Stonewall is Herstory

Almost fifty years after those several days that the patrons of the Stonewall Inn decided they’re not taking any more of the NYPD’s shit, one would think the account of what happened inside and outside the Stonewall Inn that late June of ’69 would be settled. Unfortunately, the facts of the event have been and still are up for grabs, a controversy that predates our present moment of debate over “fake news.” 

This trend, sometimes referred to as the “whitewashing” of Stonewall, reached a new apex in the last 15 years, beginning with a book by David Carter, “Stonewall: The Riots That Sparked the Gay Revolution.” David did a lot of research about Stonewall, but wasn’t himself an eyewitness. His book made controversial claims, seemingly contradicted by some of his own research, that the riot was mostly started by white kids. 

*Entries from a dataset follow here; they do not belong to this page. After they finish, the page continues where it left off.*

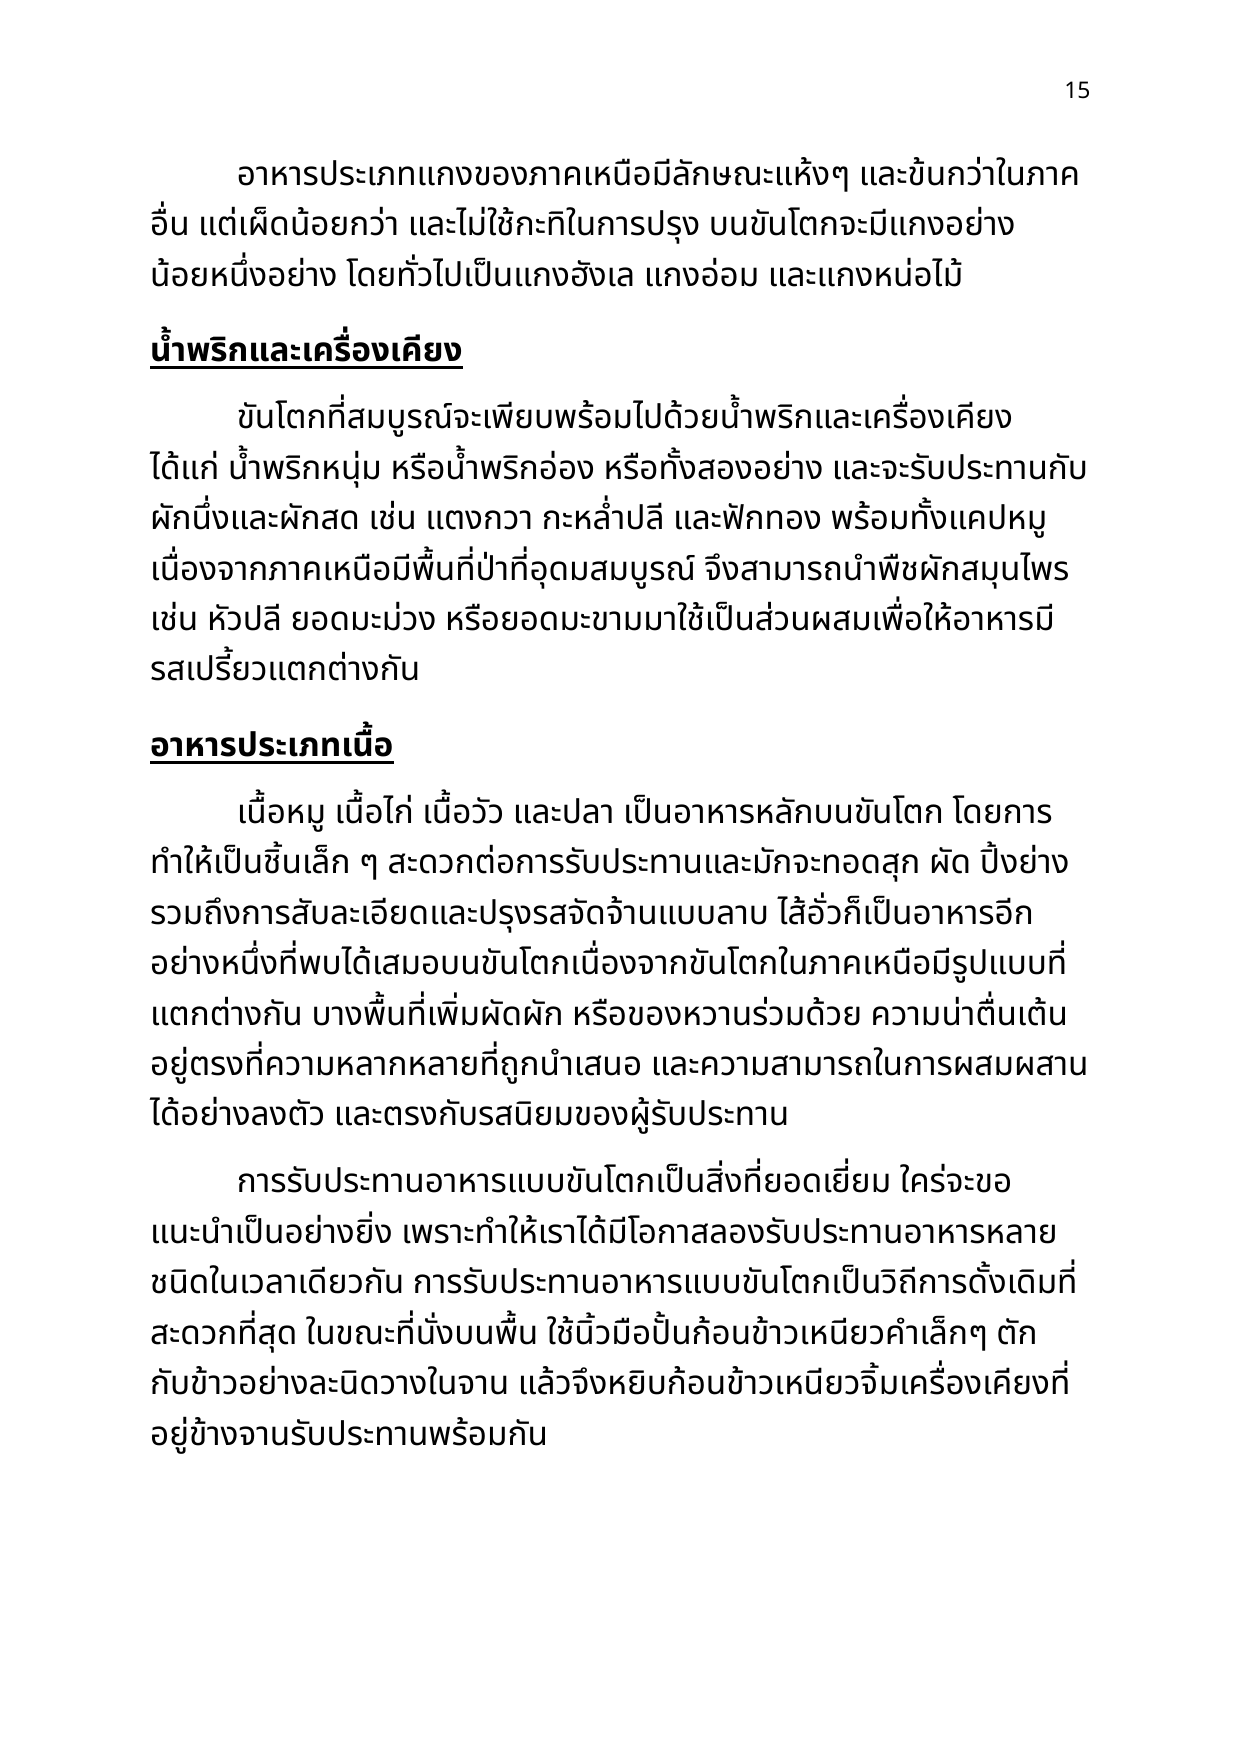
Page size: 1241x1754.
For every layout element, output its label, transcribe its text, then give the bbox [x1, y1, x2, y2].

text อาหารประเภทแกงของภาคเหนือมีลักษณะแห้งๆ และข้นกว่าในภาคอื่น แต่เผ็ดน้อยกว่า และไม่ใช้กะทิในการปรุง บนขันโตกจะมีแกงอย่างน้อยหนึ่งอย่าง โดยทั่วไปเป็นแกงฮังเล แกงอ่อม และแกงหน่อไม้ [150, 150, 1090, 301]
text การรับประทานอาหารแบบขันโตกเป็นสิ่งที่ยอดเยี่ยม ใคร่จะขอแนะนำเป็นอย่างยิ่ง เพราะทำให้เราได้มีโอกาสลองรับประทานอาหารหลายชนิดในเวลาเดียวกัน การรับประทานอาหารแบบขันโตกเป็นวิถีการดั้งเดิมที่สะดวกที่สุด ในขณะที่นั่งบนพื้น ใช้นิ้วมือปั้นก้อนข้าวเหนียวคำเล็กๆ ตักกับข้าวอย่างละนิดวางในจาน แล้วจึงหยิบก้อนข้าวเหนียวจิ้มเครื่องเคียงที่อยู่ข้างจานรับประทานพร้อมกัน [150, 1157, 1090, 1460]
text เนื้อหมู เนื้อไก่ เนื้อวัว และปลา เป็นอาหารหลักบนขันโตก โดยการทำให้เป็นชิ้นเล็ก ๆ สะดวกต่อการรับประทานและมักจะทอดสุก ผัด ปิ้งย่าง รวมถึงการสับละเอียดและปรุงรสจัดจ้านแบบลาบ ไส้อั่วก็เป็นอาหารอีกอย่างหนึ่งที่พบได้เสมอบนขันโตกเนื่องจากขันโตกในภาคเหนือมีรูปแบบที่แตกต่างกัน บางพื้นที่เพิ่มผัดผัก หรือของหวานร่วมด้วย ความน่าตื่นเต้นอยู่ตรงที่ความหลากหลายที่ถูกนำเสนอ และความสามารถในการผสมผสานได้อย่างลงตัว และตรงกับรสนิยมของผู้รับประทาน [150, 788, 1090, 1141]
text ขันโตกที่สมบูรณ์จะเพียบพร้อมไปด้วยน้ำพริกและเครื่องเคียง ได้แก่ น้ำพริกหนุ่ม หรือน้ำพริกอ่อง หรือทั้งสองอย่าง และจะรับประทานกับผักนึ่งและผักสด เช่น แตงกวา กะหล่ำปลี และฟักทอง พร้อมทั้งแคปหมู เนื่องจากภาคเหนือมีพื้นที่ป่าที่อุดมสมบูรณ์ จึงสามารถนำพืชผักสมุนไพร เช่น หัวปลี ยอดมะม่วง หรือยอดมะขามมาใช้เป็นส่วนผสมเพื่อให้อาหารมีรสเปรี้ยวแตกต่างกัน [150, 393, 1090, 696]
text น้ำพริกและเครื่องเคียง [150, 326, 1090, 377]
text อาหารประเภทเนื้อ [150, 721, 1090, 771]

Then along came a 2015 film, “Stonewall,” directed by Roland Emmerich and written by Jon Robin Baitz. It centers around its protagonist, portrayed by a white, conventionally attractive man. Mark Segal, another eyewitness of the raid and an early member of the Gay Liberation Front, after seeing the film, said that it gets the entire story wrong and completely mischaracterized the events of the evening, erasing women, sex workers, and trans folks. In addition, he says the film’s emphasis on the death of Judy Garland was fabricated.

Considering some the early accounts collected by individuals like Dick Leitsch, executive director of the early gay advocacy group the Mattachine Society, and Rudy Grillo, author of “Out of the Closet and into the Streets,” it was clear that as the raid of the Stonewall Inn was unfolding, the crowd of bar patrons and onlookers cheered when “the campier transvestites” were brought out of the bar by the police and that the bolder “drag gays” began taunting the police detectives. They also witnessed a very masculine lesbian who struggled with the cops as she was being led to the police car after being hit with a club. She twice escaped the car, and yelled out to the onlookers, “Why don’t you guys do something!”, which many onlookers said turned the crowd against the police. Grillo also described how the next night, a Saturday, “Friday night’s intractable crowd returned,” while “disapproving, conservative gays” looked on.

Eyewitness accounts also include Miss Major Griffin-Gracy, a noted trans activist who was there the first night of the rebellion with her trans friends from uptown. She put Sylvia Rivera and Martha P. Johnson, founders of Street Transvestites Action Revolutionaries (S.T.A.R) at the scene in the several days of riots that followed the original raid. In the weeks that followed, reacting to cops who began hassling lesbians on the street, a coalition was formed that included the Gay Liberation Front, Gay Activists Alliance, and the Radical Lesbians. They began public demonstrations near Times Square in August of that year, and the record makes it clear that the entire LGBTQ spectrum was fully engaged, radicalized, and mobilized in the first days following the Stonewall Rebellion.

It’s unfortunate that in the years that followed, a trend emerged, witnessed by Miss Major and other activists from the period, like Rita Mae Brown, writer and co-founder for Lavender Menace. That trend includes the legacy of Stonewall being co-opted by white, gay men who minimize or completely omit the legacy of women and gender non-conforming people, especially black, latinx, and other people of color who were present. 

Miss Major, for her part, explains this phenomenon as “white people [thinking] they own the world.” She further states: “They feel that if they were there, even across the street, cheering you on,” [that they think they were the] “reason you were there, because they feel like they have dominion over everything.” 

Brown, for her part, witnessed the riots that followed the raid and told an interviewer in 1974 that for the lesbian community, Stonewall had lost its regard as a “unifying symbol” and had lost its significance to the lesbian community because the movement, by that time, had become defined by gay men.

Now that the original participants in the Stonewall raid, riots, and subsequent movements are either dead or advancing in age, it is vitally important, now more than ever, that we not fall for alternative facts about the event that’s become our rite of summer.